Chapter 11 deals with Bayesian inference for survey data. The authors emphasize “While the use of Bayesian methods for survey data analysis, especially for official statistics, has long faced serious obstacles, there have been interesting discussions in recent years to revitalize the approach.” They describe various methods for Bayesian inference for survey data and recommend that the use of nonparametric Bayesian inference with good design-based frequentist properties should be pursued for large samples. Additionally, hierarchical Bayes methods based on parametric models can be employed for small area estimation. For parameters defined through non-differentiable estimating functions, such as population quantiles or parameters of quantile regression models (which are known to be challenging), design-based estimation can be solved using MCMC procedures.

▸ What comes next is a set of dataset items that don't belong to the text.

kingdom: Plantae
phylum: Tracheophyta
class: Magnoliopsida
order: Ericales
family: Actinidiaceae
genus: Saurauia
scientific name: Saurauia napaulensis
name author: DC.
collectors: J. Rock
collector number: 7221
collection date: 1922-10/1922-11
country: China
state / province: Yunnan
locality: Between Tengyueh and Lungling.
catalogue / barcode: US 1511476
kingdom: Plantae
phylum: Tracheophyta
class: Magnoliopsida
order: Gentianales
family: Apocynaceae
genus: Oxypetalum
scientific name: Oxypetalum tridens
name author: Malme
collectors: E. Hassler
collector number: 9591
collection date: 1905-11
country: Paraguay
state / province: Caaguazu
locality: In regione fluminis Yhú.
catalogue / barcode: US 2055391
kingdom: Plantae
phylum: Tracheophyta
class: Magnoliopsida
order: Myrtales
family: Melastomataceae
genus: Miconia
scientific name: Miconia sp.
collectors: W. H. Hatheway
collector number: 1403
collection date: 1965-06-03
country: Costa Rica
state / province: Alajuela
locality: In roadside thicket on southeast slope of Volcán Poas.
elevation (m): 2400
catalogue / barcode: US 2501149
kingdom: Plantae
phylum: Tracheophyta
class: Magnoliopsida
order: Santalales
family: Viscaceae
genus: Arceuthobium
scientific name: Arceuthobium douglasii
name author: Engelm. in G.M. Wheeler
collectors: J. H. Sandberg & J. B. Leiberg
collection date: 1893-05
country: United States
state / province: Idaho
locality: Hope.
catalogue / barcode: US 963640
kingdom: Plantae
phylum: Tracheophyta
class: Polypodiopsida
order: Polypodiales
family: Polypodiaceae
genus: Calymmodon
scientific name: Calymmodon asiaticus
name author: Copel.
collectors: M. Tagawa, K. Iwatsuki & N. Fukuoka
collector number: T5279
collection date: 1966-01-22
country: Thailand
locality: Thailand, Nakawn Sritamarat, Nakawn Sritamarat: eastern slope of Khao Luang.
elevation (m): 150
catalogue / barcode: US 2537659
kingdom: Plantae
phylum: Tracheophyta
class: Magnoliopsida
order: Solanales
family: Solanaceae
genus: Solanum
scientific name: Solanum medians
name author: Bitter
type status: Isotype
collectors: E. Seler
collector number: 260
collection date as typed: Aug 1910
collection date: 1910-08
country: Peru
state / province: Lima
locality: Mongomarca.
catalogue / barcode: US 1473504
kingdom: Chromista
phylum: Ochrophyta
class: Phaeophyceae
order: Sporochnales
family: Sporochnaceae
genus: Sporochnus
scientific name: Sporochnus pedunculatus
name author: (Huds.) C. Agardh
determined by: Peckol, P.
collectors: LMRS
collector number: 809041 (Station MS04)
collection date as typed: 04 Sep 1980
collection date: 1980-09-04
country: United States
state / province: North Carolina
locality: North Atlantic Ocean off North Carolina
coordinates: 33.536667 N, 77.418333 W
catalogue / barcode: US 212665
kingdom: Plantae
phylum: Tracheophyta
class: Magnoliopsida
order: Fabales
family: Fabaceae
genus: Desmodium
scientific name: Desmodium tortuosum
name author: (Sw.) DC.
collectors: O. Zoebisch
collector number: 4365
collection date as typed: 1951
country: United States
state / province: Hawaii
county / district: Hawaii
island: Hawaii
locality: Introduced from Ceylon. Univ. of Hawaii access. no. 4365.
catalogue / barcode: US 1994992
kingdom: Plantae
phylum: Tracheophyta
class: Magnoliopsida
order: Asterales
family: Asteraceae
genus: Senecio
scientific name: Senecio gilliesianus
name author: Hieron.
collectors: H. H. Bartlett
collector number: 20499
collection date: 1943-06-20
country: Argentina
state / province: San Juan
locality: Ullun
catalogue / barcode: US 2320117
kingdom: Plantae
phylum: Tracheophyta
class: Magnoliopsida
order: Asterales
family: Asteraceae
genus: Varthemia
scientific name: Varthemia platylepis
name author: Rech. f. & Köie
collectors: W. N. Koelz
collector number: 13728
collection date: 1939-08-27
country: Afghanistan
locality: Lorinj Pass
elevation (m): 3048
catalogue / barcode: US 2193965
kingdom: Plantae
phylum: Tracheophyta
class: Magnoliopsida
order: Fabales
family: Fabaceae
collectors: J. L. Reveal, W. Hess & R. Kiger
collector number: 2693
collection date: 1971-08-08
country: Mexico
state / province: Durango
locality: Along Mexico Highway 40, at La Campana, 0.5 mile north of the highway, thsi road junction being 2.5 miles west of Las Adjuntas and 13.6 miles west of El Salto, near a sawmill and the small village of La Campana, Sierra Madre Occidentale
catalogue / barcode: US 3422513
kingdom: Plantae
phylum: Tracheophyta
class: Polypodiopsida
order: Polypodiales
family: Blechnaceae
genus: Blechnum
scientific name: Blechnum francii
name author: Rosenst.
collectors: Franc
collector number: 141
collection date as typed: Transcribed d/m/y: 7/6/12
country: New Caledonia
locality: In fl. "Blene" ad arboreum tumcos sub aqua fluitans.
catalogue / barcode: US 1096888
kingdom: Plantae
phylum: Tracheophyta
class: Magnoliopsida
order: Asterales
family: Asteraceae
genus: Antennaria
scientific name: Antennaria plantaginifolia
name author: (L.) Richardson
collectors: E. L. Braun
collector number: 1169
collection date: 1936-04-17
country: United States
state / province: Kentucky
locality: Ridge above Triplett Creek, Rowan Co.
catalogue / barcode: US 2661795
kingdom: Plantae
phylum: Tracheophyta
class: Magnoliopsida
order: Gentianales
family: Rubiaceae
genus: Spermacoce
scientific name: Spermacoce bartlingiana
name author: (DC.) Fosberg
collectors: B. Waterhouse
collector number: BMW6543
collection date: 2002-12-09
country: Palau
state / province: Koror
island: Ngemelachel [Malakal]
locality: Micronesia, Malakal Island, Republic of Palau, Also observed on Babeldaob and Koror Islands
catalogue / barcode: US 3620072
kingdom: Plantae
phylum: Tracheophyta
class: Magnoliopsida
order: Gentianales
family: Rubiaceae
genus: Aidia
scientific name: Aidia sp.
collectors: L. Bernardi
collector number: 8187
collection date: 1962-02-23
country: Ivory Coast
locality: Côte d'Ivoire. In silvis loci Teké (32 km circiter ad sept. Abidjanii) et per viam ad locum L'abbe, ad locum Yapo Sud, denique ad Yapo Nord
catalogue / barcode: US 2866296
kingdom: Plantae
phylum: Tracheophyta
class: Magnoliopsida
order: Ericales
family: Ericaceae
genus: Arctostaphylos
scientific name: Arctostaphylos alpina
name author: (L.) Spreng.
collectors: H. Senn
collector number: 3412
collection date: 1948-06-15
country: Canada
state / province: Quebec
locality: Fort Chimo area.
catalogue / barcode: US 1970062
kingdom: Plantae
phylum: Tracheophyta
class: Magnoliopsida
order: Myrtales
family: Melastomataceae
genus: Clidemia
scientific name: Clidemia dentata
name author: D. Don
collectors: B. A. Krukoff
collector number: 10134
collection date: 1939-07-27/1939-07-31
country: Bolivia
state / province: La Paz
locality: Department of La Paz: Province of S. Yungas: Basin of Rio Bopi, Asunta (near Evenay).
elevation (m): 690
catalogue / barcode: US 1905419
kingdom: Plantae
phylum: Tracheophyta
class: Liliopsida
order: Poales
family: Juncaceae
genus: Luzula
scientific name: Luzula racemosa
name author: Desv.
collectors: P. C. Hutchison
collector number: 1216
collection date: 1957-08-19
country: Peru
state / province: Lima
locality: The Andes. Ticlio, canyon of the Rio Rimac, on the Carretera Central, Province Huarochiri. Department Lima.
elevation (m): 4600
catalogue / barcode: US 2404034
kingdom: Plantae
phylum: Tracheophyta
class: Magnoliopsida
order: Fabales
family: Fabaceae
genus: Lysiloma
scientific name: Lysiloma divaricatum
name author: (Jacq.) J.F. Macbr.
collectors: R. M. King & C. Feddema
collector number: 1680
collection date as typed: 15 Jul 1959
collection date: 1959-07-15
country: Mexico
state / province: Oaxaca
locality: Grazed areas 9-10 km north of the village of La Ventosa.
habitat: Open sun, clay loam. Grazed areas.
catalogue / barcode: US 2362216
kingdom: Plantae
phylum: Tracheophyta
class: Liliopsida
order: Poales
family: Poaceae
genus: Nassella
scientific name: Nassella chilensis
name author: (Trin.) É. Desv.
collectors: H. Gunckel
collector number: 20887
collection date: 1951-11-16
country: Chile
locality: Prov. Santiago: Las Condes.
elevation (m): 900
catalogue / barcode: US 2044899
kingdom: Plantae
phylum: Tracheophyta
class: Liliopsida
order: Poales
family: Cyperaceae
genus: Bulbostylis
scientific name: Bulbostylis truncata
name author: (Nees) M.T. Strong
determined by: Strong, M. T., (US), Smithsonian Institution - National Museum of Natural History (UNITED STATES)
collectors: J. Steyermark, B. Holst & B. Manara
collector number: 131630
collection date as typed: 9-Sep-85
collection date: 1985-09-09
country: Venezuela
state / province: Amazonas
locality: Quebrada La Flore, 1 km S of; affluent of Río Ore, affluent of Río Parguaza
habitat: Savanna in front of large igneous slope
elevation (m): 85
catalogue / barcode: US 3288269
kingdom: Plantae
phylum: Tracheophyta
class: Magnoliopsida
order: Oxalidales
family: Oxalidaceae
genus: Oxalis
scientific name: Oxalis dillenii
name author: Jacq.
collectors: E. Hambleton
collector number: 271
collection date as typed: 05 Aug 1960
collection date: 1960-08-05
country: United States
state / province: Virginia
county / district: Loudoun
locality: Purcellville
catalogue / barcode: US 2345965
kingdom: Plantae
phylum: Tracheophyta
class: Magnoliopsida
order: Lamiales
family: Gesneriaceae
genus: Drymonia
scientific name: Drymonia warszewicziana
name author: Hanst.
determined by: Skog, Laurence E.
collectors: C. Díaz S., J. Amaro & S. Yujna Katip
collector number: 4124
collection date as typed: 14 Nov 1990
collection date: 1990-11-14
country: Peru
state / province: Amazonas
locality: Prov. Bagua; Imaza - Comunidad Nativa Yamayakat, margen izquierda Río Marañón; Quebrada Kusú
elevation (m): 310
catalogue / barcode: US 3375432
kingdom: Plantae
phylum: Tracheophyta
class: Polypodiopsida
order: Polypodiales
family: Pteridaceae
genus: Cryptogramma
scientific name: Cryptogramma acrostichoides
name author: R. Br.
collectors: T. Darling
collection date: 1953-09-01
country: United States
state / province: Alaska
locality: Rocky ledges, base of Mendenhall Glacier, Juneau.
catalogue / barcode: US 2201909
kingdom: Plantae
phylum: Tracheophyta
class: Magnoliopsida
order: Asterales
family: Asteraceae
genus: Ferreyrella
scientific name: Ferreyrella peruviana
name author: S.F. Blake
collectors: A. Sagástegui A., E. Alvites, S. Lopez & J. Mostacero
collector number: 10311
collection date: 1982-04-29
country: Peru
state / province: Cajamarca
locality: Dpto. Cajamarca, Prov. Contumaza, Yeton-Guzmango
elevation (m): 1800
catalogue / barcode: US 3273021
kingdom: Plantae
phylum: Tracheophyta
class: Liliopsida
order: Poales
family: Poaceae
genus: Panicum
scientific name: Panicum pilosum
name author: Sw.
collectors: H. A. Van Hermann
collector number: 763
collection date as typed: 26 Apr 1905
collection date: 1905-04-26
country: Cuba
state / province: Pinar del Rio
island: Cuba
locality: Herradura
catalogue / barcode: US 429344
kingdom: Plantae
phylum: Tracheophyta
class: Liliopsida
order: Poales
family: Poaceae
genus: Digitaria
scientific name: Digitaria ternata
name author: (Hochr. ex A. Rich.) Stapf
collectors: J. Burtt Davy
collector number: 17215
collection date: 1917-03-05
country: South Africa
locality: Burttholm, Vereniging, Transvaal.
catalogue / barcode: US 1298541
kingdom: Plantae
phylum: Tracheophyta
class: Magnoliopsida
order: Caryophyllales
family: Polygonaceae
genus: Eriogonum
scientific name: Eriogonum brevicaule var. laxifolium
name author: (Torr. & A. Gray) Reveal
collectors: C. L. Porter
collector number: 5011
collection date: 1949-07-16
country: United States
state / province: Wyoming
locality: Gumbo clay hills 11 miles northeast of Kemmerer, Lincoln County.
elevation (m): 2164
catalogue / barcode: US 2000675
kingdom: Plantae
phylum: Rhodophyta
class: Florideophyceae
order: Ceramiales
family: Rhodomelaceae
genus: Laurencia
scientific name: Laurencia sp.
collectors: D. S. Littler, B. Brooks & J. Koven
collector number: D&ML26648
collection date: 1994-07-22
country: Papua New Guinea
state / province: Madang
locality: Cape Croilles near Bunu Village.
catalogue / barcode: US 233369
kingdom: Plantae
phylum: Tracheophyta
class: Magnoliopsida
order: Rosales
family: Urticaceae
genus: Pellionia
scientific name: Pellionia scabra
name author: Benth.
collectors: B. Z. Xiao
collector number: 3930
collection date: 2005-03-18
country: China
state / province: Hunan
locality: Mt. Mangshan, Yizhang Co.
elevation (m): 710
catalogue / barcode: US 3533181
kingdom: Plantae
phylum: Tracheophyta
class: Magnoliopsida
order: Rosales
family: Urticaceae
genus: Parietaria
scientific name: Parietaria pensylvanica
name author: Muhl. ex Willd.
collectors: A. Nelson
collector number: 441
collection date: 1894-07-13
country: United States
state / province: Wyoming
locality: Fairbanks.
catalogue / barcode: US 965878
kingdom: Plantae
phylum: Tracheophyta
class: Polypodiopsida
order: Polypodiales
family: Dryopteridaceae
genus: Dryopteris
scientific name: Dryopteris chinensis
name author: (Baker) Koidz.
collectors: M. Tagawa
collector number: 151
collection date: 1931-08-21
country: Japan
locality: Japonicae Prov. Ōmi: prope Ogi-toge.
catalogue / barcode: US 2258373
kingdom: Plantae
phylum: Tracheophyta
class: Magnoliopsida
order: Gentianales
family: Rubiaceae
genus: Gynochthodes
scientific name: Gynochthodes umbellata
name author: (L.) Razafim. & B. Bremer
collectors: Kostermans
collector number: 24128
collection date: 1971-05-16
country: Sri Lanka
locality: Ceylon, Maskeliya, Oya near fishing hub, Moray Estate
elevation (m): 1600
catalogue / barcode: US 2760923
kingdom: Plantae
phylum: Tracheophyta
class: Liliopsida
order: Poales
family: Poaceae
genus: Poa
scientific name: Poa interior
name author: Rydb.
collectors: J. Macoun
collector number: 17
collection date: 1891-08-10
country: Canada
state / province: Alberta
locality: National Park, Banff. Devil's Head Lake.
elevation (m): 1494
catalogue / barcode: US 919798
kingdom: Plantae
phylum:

The Practical Issues and Special Topics in Survey Sampling part covers several interesting topics related to surveys that have already been conducted worldwide. We welcome the presence of Chapter 14 on “Natural Resource Inventory Surveys,” a topic that is rarely included in books dedicated to survey sampling, while there is a growing interest in official statistics for estimates derived from spatial sampling. The chapter is mainly concerned with the estimation of fish abundance indices, but at the same time it provides useful tools for conducting surveys in similar circumstances.
Chapter 16 deals with dual and multiple frame surveys, a topic of interest in official statistics. The book provides a good introduction to this topic, offering the classical view of estimation, but also the one based on pseudo-empirical likelihood. The authors argue that confidence intervals based on pseudo-empirical likelihood have an advantage over the usual normal approximation-based intervals for population proportions, where dual frame or multiple frame surveys are often used.
Chapter 17 is devoted to non-probability survey samples, an issue currently being debated in research for official statistics. It seems that there is still a lot of conceptual confusion in this area, and we welcome this chapter, which describes a general inferential framework for the analysis of non-probability survey samples in a setting where there also exists a probability survey sample with auxiliary information about the target population. The chapter discusses sample matching and mass imputation, estimation of propensity scores for non-probability samples, followed by mean and variance estimation. This chapter is therefore a good introduction to non-probabilistic samples.
In Preface, the authors state that the book provides material for a course on survey sampling and further reading on a number of specialized topics. In addition to students, this book is a valuable source of information for both researchers and practitioners. We thank the authors for writing such a concise and clear book on specialized topics and recommend it to anyone interested in the subjects covered.